Lindsey also used gimmicks to make the Bush tax cuts look far less expensive than they actually were. When Bush announced his plan, Lindsey and others pegged the 10-year cost at $1.3 trillion. But, as CTJ’s tax policy team discovered, it turned out that Lindsey’s policy team had found a way to shave hundreds of billions off the apparent cost of the Bush plan by designing it in a way that would force 20 percent of Americans to pay the Alternative Minimum Tax (AMT), a backstop tax designed to prevent tax-dodging by high-income Americans. So, Bush proposed to dole out large tax cuts to almost, but not quite rich families, and then quietly take a big chunk of them back through the AMT.

Of course, no one thought for a minute that Congress would actually allow the AMT to swallow the upper middle class, and in fact, Congress fixed that problem soon after it passed the Bush tax cuts. But this ruse helped Lindsey and the Bush administration to low-ball the cost of their tax plan by about 25 percent.

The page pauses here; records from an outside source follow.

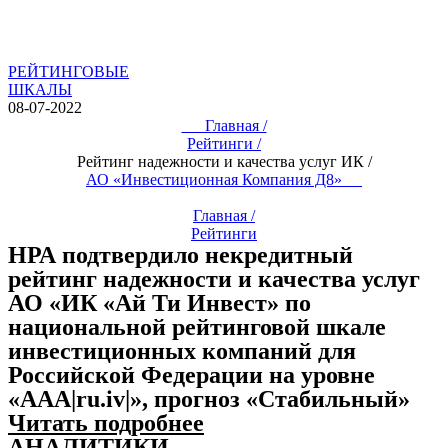
РЕЙТИНГОВЫЕ
ШКАЛЫ
08-07-2022
Главная /
Рейтинги /
Рейтинг надежности и качества услуг ИК /
АО «Инвестиционная Компания Д8»
Главная /
Рейтинги
НРА подтвердило некредитный
рейтинг надежности и качества услуг
АО «ИК «Ай Ти Инвест» по
национальной рейтинговой шкале
инвестиционных компаний для
Российской Федерации на уровне
«AAA|ru.iv|», прогноз «Стабильный»
Читать подробнее
АНАЛИТИКИ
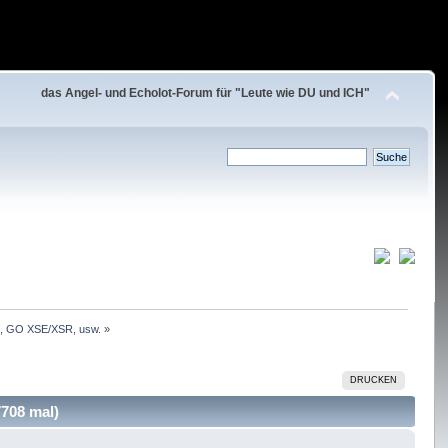
das Angel- und Echolot-Forum für "Leute wie DU und ICH"
, GO XSE/XSR, usw.
»
DRUCKEN
708 mal)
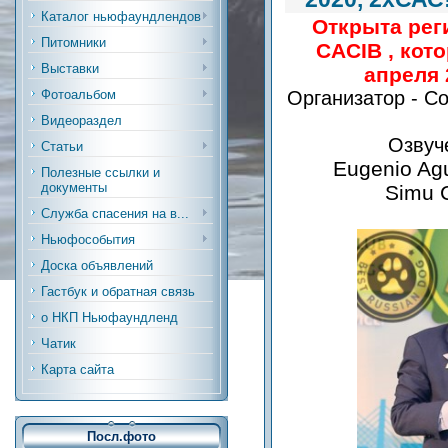
Каталог ньюфаундлендов
Открыта рег
Питомники
CACIB , кот
Выставки
апреля 
Организатор - С
Фотоальбом
Видеораздел
Озвуч
Статьи
Eugenio Agu
Полезные ссылки и
документы
Simu C
Служба спасения на в...
Ньюфособытия
Доска объявлений
Гастбук и обратная связь
о НКП Ньюфаундленд
Чатик
Карта сайта
Посл.фото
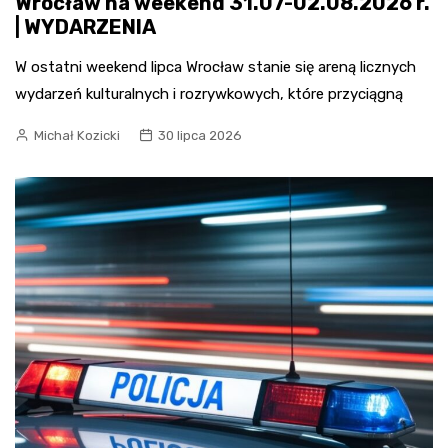
Wrocław na weekend 31.07-02.08.2026 r.
| WYDARZENIA
W ostatni weekend lipca Wrocław stanie się areną licznych
wydarzeń kulturalnych i rozrywkowych, które przyciągną
Michał Kozicki
30 lipca 2026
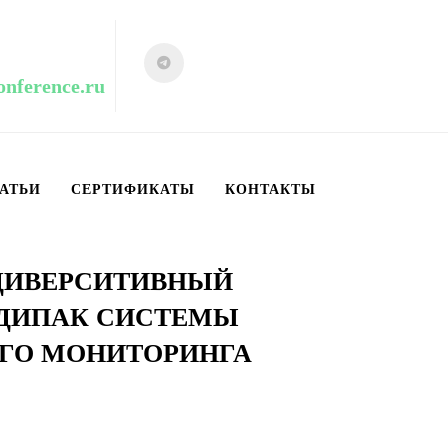
onference.ru
АТЬИ
СЕРТИФИКАТЫ
КОНТАКТЫ
- ДИВЕРСИТИВНЫЙ
ДИПАК СИСТЕМЫ
ГО МОНИТОРИНГА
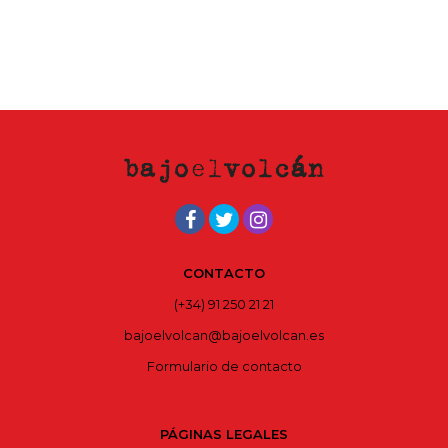
CONTACTO
(+34) 91 250 21 21
bajoelvolcan@bajoelvolcan.es
Formulario de contacto
PÁGINAS LEGALES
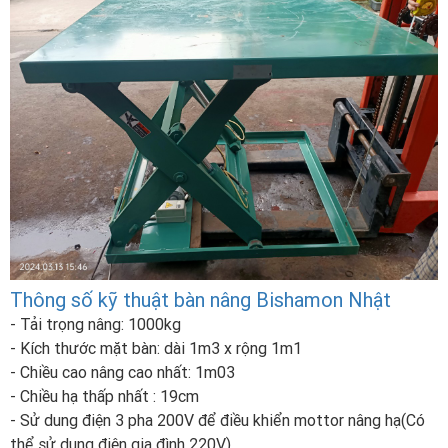
Thông số kỹ thuật bàn nâng Bishamon Nhật
- Tải trọng nâng: 1000kg
- Kích thước mặt bàn: dài 1m3 x rộng 1m1
- Chiều cao nâng cao nhất: 1m03
- Chiều hạ thấp nhất : 19cm
- Sử dung điện 3 pha 200V để điều khiển mottor nâng hạ(Có
thể sử dụng điện gia đình 220V)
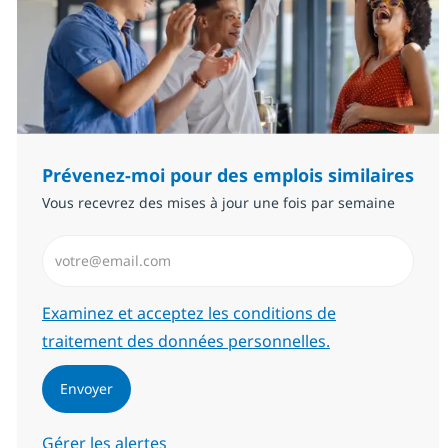
Prévenez-moi pour des emplois similaires
Vous recevrez des mises à jour une fois par semaine
Saisissez l’adresse email (Obligatoire)
Required
Examinez et acceptez les conditions de
traitement des données personnelles.
Envoyer
Gérer les alertes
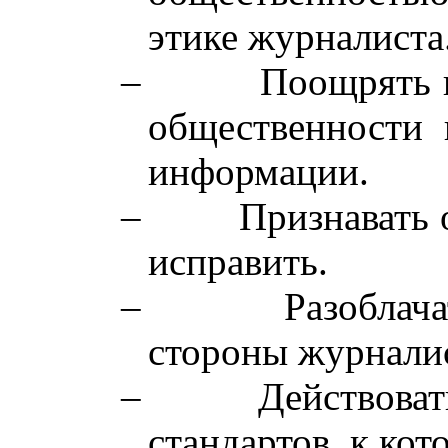
этике журналиста
–
Поощрять 
общественности 
информации.
–
Признавать 
исправить.
–
Разоблач
стороны журнали
–
Действоват
стандартов, к ко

In addition, many of Bush’s proposals were to be phased in over half a decade or more, the full impact of the tax cuts on federal revenues was muted. But in 2004, the phase-ins were sped up. As a result, the supposed $1.3 trillion ten-year tax cut turned out to cost twice as much as originally billed.

Maybe Senate Finance Committee Republicans are looking to Lindsey to help them repeat the chicanery that helped get the Bush tax cuts enacted. If so, everyone should be worried, since he was very good at hiding the truth back then.